BEGIN Data supplied
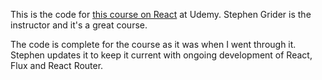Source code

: This is the code for [this course on React](https://www.udemy.com/learn-and-understand-reactjs/) at Udemy. Stephen Grider is the instructor and it's a great course.

The code is complete for the course as it was when I went through it. Stephen updates it to keep it current with ongoing development of React, Flux and React Router.
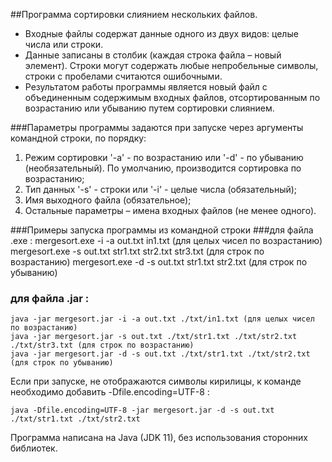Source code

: ##Программа сортировки слиянием нескольких файлов.

* Входные файлы содержат данные одного из двух видов: целые числа или строки.
* Данные записаны в столбик (каждая строка файла – новый элемент). Строки могут содержать любые непробельные
символы, строки с пробелами считаются ошибочными.
* Результатом работы программы является новый файл с объединенным содержимым
входных файлов, отсортированным по возрастанию или убыванию путем сортировки слиянием.

###Параметры программы задаются при запуске через аргументы командной строки, по порядку:
1. Режим сортировки '-a' - по возрастанию или '-d' - по убыванию (необязательный). По умолчанию, производится сортировка по возрастанию;
2. Тип данных '-s' - строки  или '-i' - целые числа (обязательный);
3. Имя выходного файла (обязательное);
4. Остальные параметры – имена входных файлов (не менее одного).

###Примеры запуска программы из командной строки
###для файла .exe :
    mergesort.exe -i -a out.txt in1.txt (для целых чисел по возрастанию)
    mergesort.exe -s out.txt str1.txt str2.txt str3.txt (для строк по возрастанию)
    mergesort.exe -d -s out.txt str1.txt str2.txt (для строк по убыванию)

### для файла .jar :
    java -jar mergesort.jar -i -a out.txt ./txt/in1.txt (для целых чисел по возрастанию)
    java -jar mergesort.jar -s out.txt ./txt/str1.txt ./txt/str2.txt ./txt/str3.txt (для строк по возрастанию)
    java -jar mergesort.jar -d -s out.txt ./txt/str1.txt ./txt/str2.txt (для строк по убыванию)

Если при запуске, не отображаются символы кирилицы, к команде необходимо добавить -Dfile.encoding=UTF-8 :

    java -Dfile.encoding=UTF-8 -jar mergesort.jar -d -s out.txt ./txt/str1.txt ./txt/str2.txt

Программа написана на Java (JDK 11), без использования сторонних библиотек.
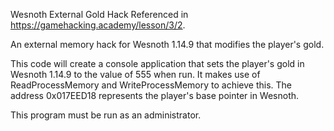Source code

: Wesnoth External Gold Hack
Referenced in https://gamehacking.academy/lesson/3/2.

An external memory hack for Wesnoth 1.14.9 that modifies the player's gold.

This code will create a console application that sets the player's gold in Wesnoth 1.14.9 to the value of 555 when run. It makes use of ReadProcessMemory and WriteProcessMemory to achieve this. The address 0x017EED18 represents the player's base pointer in Wesnoth.

This program must be run as an administrator.
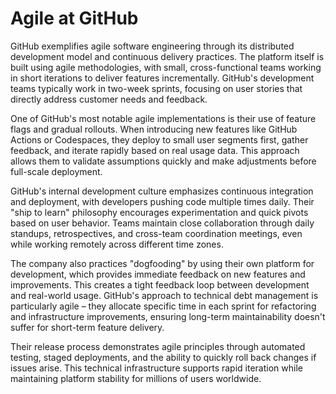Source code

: # Agile at GitHub

GitHub exemplifies agile software engineering through its distributed development model and continuous delivery practices. The platform itself is built using agile methodologies, with small, cross-functional teams working in short iterations to deliver features incrementally. GitHub's development teams typically work in two-week sprints, focusing on user stories that directly address customer needs and feedback.

One of GitHub's most notable agile implementations is their use of feature flags and gradual rollouts. When introducing new features like GitHub Actions or Codespaces, they deploy to small user segments first, gather feedback, and iterate rapidly based on real usage data. This approach allows them to validate assumptions quickly and make adjustments before full-scale deployment.

GitHub's internal development culture emphasizes continuous integration and deployment, with developers pushing code multiple times daily. Their "ship to learn" philosophy encourages experimentation and quick pivots based on user behavior. Teams maintain close collaboration through daily standups, retrospectives, and cross-team coordination meetings, even while working remotely across different time zones.

The company also practices "dogfooding" by using their own platform for development, which provides immediate feedback on new features and improvements. This creates a tight feedback loop between development and real-world usage. GitHub's approach to technical debt management is particularly agile – they allocate specific time in each sprint for refactoring and infrastructure improvements, ensuring long-term maintainability doesn't suffer for short-term feature delivery.

Their release process demonstrates agile principles through automated testing, staged deployments, and the ability to quickly roll back changes if issues arise. This technical infrastructure supports rapid iteration while maintaining platform stability for millions of users worldwide.
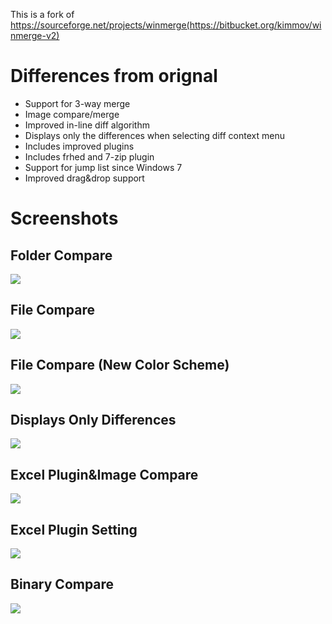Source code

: This is a fork of https://sourceforge.net/projects/winmerge(https://bitbucket.org/kimmov/winmerge-v2)

# Differences from orignal

- Support for 3-way merge
- Image compare/merge
- Improved in-line diff algorithm
- Displays only the differences when selecting diff context menu 
- Includes improved plugins
- Includes frhed and 7-zip plugin
- Support for jump list since Windows 7
- Improved drag&drop support

# Screenshots

## Folder Compare

![](https://bytebucket.org/sdottaka/winmerge-v2/raw/default/Docs/Screenshots/foldercmp.png)

## File Compare

![](https://bytebucket.org/sdottaka/winmerge-v2/raw/default/Docs/Screenshots/filecmp_defaultcolorscheme.png)

## File Compare (New Color Scheme)

![](https://bytebucket.org/sdottaka/winmerge-v2/raw/default/Docs/Screenshots/filecmp.png)

## Displays Only Differences

![](https://bytebucket.org/sdottaka/winmerge-v2/raw/default/Docs/Screenshots/diffcontext0.png)

## Excel Plugin&Image Compare

![](https://bytebucket.org/sdottaka/winmerge-v2/raw/default/Docs/Screenshots/excelimagecmp.png)

## Excel Plugin Setting

![](https://bytebucket.org/sdottaka/winmerge-v2/raw/default/Docs/Screenshots/excelplugin.png)

## Binary Compare

![](https://bytebucket.org/sdottaka/winmerge-v2/raw/default/Docs/Screenshots/binarycmp.png)

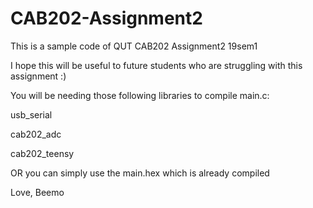 # CAB202-Assignment2
This is a sample code of QUT CAB202 Assignment2 19sem1

I hope this will be useful to future students who are struggling with this assignment :)

You will be needing those following libraries to compile main.c:

usb_serial

cab202_adc

cab202_teensy

OR you can simply use the main.hex which is already compiled

Love,
Beemo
END Data supplied
Task to carry out >> Search the entries above for the string "файла", and report each line where it occurs.

Response to this exercise >>
* Данные записаны в столбик (каждая строка файла – новый элемент). Строки могут содержать любые непробельные
3. Имя выходного файла (обязательное);
###для файла .exe :
### для файла .jar :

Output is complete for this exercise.